Date posted: May 13, 2011
New York State is the latest to issue legislation adopting the National Association of Insurance Commissioners’ guidelines. Errol Baddoo of Annuity News Journal discusses the new regulations in “New York Insurance Department Changes Regulations.” The New York State Insurance Department has two new regulations dealing with annuities and other insurance products. Both are meant to protect consumers, especially senior citizens, against purchasing products that are not suitable for their particular situation.
The first legislation, Regulation 199, makes sure that advisors and brokers do not use false titles to imply that they have a specialty that doesn’t exist. This pertains to senior citizens most often because deceptive brokers use titles like “certified senior advisor” to try and attract immediate annuity or life insurance business from senior citizens.
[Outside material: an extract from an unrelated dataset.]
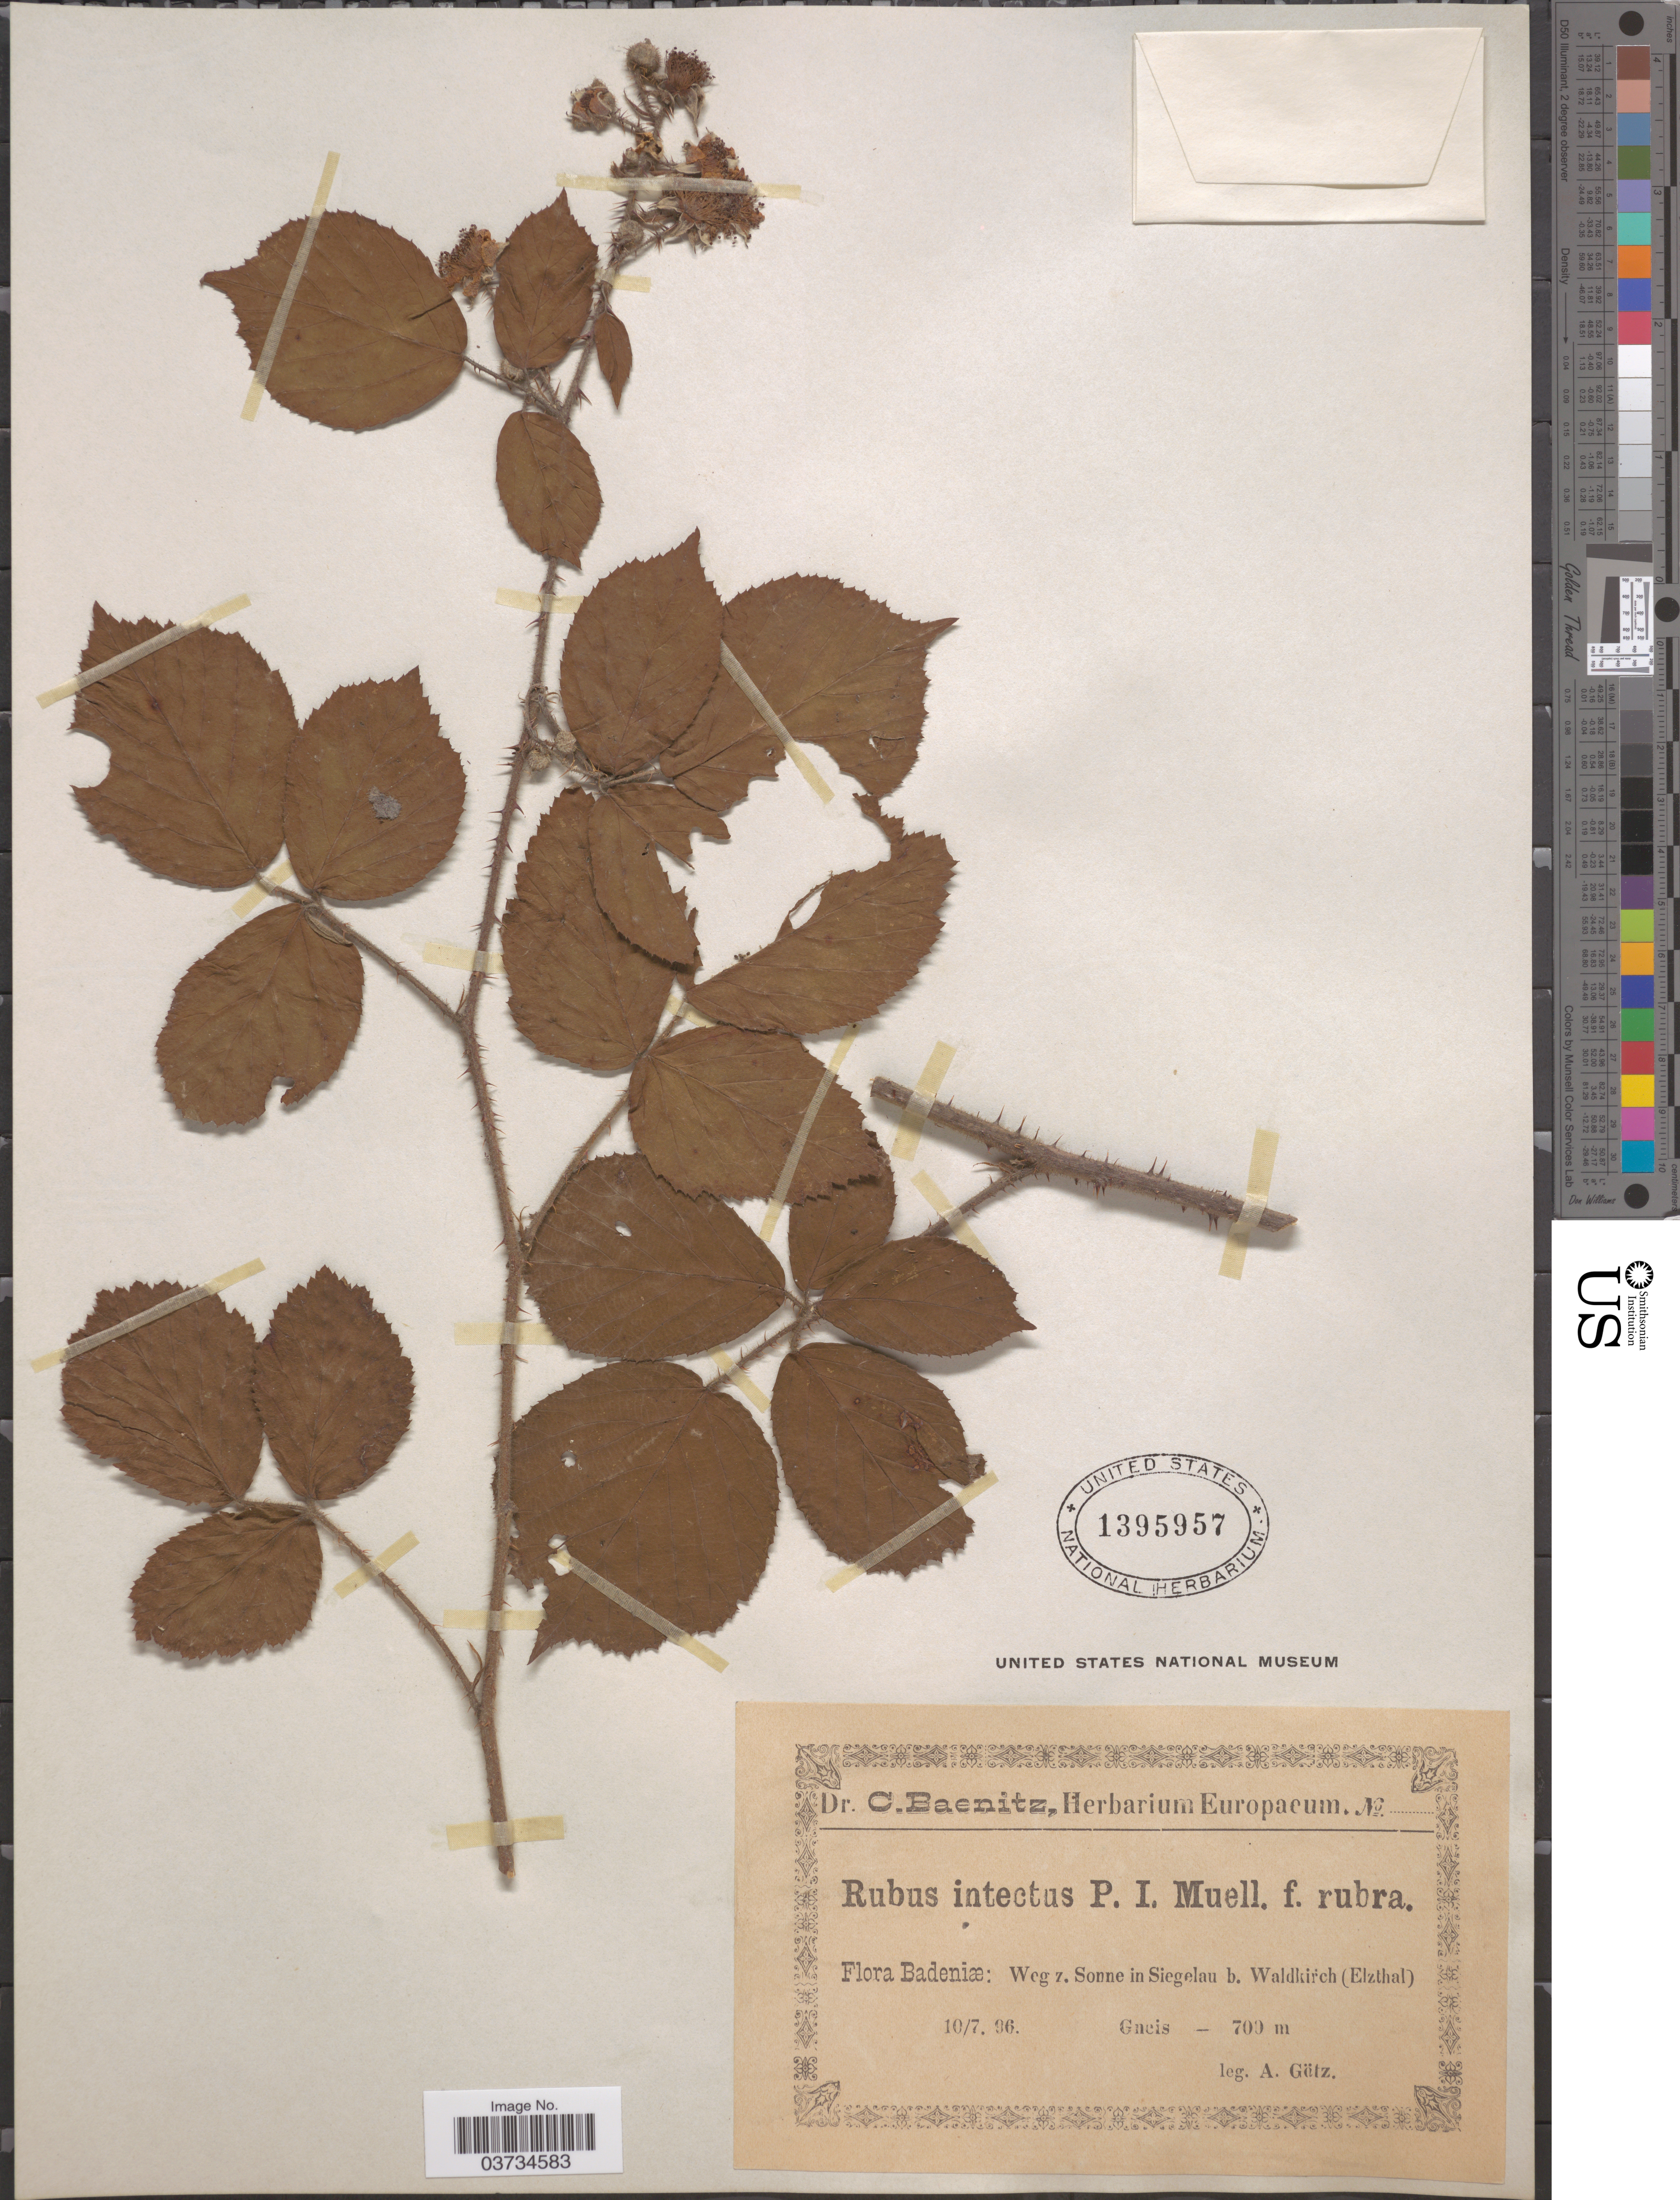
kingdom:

The regulation bans the use of these titles in all advertising materials, including business cards, print ads, and television commercials.
Regulation 187 deals with suitability standards in the sale of annuities and other insurance products. Salespeople are banned from selling unsuitable products to consumers, especially when the consumers don’t understand what they are buying. Brokers and advisors must sell consumers the best annuities and life insurance for their particular situation and make sure that the consumers are fully informed regarding the products. They have to be aware of all fees, tax liabilities, and any surrender charges as well as all other details for the products they are planning to purchase.